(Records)
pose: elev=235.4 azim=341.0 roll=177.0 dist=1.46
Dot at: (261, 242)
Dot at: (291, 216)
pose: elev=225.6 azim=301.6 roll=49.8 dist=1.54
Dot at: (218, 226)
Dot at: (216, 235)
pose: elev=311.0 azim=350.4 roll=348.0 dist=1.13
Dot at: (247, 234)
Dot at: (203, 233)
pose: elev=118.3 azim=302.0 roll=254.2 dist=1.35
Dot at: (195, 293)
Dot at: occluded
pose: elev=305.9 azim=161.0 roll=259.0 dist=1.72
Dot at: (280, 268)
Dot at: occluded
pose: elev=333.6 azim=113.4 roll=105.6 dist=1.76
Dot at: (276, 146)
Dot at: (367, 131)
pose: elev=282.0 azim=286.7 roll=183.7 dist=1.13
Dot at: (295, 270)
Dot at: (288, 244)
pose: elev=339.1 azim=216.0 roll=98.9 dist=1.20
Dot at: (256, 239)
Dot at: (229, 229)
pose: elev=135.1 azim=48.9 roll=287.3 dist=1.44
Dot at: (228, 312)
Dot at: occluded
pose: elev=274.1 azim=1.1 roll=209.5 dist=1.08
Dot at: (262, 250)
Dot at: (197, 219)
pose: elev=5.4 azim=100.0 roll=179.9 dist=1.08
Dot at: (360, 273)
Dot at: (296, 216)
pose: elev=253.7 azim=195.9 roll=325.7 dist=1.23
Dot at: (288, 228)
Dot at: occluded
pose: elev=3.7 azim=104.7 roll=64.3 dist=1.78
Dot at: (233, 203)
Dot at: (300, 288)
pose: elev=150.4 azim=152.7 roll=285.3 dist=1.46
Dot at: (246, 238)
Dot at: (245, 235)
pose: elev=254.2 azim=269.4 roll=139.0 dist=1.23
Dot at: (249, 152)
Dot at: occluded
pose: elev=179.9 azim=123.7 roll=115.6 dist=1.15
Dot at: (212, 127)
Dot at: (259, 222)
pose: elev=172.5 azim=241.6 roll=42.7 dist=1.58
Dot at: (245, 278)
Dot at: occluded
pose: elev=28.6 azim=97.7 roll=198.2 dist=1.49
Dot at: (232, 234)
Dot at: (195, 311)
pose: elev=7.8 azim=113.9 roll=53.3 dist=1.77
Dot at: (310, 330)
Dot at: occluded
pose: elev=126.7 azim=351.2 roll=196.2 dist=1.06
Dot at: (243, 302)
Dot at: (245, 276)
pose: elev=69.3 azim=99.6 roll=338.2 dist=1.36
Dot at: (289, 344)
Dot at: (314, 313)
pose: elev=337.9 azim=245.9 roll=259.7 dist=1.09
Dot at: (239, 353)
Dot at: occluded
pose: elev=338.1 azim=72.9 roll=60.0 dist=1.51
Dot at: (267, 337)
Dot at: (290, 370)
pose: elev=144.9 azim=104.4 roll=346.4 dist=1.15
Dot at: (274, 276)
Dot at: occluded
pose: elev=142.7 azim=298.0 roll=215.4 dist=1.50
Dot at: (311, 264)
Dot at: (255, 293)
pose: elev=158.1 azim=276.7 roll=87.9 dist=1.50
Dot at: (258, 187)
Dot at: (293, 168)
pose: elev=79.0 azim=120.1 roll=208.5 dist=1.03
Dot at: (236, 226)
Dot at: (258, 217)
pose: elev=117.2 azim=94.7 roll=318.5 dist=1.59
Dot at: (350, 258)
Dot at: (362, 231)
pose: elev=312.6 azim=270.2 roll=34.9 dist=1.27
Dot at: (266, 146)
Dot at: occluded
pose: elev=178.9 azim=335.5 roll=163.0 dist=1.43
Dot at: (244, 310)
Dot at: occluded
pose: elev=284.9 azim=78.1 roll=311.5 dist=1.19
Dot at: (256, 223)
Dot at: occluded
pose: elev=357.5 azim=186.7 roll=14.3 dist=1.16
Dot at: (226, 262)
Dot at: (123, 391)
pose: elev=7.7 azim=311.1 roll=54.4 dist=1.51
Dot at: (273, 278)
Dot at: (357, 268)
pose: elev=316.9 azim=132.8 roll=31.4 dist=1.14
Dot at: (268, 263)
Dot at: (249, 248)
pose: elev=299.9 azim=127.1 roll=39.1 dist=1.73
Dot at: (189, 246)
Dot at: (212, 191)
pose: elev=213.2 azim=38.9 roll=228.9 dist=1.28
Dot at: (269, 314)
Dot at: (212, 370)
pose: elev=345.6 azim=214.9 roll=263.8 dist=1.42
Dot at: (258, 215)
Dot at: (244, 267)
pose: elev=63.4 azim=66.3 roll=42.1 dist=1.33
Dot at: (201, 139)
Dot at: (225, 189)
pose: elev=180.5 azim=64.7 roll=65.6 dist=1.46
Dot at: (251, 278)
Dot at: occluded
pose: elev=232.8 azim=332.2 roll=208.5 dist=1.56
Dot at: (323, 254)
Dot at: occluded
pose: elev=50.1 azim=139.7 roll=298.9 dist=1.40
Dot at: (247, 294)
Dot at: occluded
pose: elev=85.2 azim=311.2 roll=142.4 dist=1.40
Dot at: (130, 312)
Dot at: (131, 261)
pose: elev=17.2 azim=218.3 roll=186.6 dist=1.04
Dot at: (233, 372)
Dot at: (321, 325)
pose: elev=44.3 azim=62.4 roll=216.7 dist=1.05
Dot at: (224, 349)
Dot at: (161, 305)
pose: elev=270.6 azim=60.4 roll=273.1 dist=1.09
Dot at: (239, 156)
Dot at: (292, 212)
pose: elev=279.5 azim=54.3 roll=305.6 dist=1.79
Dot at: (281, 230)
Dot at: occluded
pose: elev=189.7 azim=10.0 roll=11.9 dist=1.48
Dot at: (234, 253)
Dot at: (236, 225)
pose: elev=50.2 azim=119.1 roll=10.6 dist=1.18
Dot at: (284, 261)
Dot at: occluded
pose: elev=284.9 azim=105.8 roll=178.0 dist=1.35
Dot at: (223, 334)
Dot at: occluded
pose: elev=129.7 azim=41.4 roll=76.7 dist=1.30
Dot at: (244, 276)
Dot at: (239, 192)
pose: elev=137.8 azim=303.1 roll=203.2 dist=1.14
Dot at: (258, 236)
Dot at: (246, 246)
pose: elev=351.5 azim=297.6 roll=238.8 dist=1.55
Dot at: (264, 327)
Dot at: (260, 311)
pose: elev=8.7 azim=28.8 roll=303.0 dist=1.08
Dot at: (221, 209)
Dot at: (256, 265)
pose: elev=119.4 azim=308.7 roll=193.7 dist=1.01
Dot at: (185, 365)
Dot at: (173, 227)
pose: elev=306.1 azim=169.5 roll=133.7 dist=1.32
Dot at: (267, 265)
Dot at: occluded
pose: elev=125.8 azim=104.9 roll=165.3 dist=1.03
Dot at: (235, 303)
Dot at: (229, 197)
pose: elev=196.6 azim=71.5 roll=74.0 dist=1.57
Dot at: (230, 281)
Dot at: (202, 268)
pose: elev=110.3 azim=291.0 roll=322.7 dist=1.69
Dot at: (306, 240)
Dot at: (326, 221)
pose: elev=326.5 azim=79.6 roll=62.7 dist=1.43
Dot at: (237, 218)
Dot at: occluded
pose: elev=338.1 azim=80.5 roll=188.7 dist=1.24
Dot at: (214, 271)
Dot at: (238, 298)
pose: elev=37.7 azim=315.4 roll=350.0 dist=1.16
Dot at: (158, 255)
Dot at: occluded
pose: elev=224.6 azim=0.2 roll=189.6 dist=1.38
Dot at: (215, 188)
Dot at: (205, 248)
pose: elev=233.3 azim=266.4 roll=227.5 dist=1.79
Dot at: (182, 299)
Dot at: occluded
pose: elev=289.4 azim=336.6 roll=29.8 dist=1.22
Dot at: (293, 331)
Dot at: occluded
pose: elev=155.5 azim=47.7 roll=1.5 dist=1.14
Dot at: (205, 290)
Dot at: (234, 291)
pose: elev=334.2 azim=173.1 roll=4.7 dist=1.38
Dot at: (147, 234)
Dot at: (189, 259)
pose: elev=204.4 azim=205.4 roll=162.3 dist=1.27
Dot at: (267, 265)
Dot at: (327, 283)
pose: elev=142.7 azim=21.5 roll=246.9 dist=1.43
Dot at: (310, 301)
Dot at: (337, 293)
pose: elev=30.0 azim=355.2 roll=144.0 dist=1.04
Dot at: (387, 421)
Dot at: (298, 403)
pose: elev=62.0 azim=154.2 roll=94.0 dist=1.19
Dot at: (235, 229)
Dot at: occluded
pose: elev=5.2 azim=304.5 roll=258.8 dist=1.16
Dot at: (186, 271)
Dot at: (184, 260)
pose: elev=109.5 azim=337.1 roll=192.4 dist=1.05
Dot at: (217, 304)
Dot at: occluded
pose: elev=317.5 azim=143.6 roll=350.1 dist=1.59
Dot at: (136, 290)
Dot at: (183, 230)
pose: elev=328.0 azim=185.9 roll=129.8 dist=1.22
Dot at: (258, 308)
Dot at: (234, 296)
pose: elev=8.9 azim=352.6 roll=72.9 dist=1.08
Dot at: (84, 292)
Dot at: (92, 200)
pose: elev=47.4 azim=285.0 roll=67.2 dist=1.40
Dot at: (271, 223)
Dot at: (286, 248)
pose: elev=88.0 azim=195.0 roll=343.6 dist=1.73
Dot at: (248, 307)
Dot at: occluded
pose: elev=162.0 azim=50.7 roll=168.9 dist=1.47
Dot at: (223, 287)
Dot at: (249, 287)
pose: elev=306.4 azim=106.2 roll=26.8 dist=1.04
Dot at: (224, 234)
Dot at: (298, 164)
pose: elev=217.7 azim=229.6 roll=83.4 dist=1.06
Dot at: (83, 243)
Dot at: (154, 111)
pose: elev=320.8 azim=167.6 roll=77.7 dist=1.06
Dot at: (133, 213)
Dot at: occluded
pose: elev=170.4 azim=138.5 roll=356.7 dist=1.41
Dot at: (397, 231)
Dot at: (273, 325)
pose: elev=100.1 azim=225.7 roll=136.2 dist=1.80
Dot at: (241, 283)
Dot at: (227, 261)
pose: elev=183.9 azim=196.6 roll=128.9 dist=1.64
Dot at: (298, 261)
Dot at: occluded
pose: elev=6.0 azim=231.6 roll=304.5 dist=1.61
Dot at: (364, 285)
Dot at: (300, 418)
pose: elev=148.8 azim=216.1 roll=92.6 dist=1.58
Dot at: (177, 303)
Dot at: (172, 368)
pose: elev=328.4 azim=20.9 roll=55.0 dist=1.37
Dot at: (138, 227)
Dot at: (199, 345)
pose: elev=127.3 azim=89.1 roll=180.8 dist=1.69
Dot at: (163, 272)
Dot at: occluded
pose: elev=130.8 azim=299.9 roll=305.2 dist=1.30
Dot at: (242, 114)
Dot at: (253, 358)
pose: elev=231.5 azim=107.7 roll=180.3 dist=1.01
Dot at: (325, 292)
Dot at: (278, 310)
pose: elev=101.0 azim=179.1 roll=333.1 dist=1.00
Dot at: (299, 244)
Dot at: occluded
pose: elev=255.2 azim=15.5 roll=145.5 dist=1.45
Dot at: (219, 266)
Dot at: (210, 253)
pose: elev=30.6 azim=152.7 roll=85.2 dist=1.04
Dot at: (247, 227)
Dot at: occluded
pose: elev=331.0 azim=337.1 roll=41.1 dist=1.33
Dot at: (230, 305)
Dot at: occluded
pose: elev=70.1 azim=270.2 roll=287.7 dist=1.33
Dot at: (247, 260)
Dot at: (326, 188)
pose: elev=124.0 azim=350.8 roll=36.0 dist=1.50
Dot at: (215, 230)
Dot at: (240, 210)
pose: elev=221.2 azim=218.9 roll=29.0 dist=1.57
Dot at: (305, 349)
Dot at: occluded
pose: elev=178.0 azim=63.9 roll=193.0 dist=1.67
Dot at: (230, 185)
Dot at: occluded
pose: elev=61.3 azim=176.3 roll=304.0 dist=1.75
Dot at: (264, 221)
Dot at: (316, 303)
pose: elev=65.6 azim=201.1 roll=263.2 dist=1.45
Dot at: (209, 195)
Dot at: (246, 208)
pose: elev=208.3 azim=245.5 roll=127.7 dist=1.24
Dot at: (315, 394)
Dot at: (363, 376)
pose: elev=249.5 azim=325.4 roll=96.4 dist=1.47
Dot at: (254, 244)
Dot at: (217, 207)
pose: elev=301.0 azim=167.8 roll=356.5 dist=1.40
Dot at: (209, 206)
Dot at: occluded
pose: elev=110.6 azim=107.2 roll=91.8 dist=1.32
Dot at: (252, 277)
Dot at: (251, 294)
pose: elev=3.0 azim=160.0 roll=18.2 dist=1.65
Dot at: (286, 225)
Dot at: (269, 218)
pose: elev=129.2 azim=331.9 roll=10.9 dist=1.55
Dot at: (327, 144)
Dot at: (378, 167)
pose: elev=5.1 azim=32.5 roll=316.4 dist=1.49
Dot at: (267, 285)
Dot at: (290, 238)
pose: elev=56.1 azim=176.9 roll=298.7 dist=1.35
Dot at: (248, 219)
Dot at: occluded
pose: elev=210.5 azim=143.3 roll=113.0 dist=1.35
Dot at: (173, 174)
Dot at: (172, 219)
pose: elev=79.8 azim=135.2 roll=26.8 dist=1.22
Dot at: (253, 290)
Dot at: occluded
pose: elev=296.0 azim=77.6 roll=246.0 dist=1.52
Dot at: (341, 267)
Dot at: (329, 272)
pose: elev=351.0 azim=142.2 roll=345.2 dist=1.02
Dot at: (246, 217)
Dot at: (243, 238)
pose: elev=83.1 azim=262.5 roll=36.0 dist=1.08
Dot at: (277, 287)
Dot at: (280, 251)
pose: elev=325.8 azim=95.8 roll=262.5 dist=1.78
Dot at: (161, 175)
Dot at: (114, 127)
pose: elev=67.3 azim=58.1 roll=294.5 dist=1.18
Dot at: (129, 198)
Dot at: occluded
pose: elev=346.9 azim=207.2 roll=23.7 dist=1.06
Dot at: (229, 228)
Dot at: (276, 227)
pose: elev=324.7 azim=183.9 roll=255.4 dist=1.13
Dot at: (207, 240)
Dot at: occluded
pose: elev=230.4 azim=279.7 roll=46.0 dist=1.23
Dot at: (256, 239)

_The task:_
Can you output, character for character, the stretch of entries from the line containing "pose: elev=69.3 azim=99.6" through the line containing "Dot at: (362, 231)", including both of those lines and nothing else?

_The result:_
pose: elev=69.3 azim=99.6 roll=338.2 dist=1.36
Dot at: (289, 344)
Dot at: (314, 313)
pose: elev=337.9 azim=245.9 roll=259.7 dist=1.09
Dot at: (239, 353)
Dot at: occluded
pose: elev=338.1 azim=72.9 roll=60.0 dist=1.51
Dot at: (267, 337)
Dot at: (290, 370)
pose: elev=144.9 azim=104.4 roll=346.4 dist=1.15
Dot at: (274, 276)
Dot at: occluded
pose: elev=142.7 azim=298.0 roll=215.4 dist=1.50
Dot at: (311, 264)
Dot at: (255, 293)
pose: elev=158.1 azim=276.7 roll=87.9 dist=1.50
Dot at: (258, 187)
Dot at: (293, 168)
pose: elev=79.0 azim=120.1 roll=208.5 dist=1.03
Dot at: (236, 226)
Dot at: (258, 217)
pose: elev=117.2 azim=94.7 roll=318.5 dist=1.59
Dot at: (350, 258)
Dot at: (362, 231)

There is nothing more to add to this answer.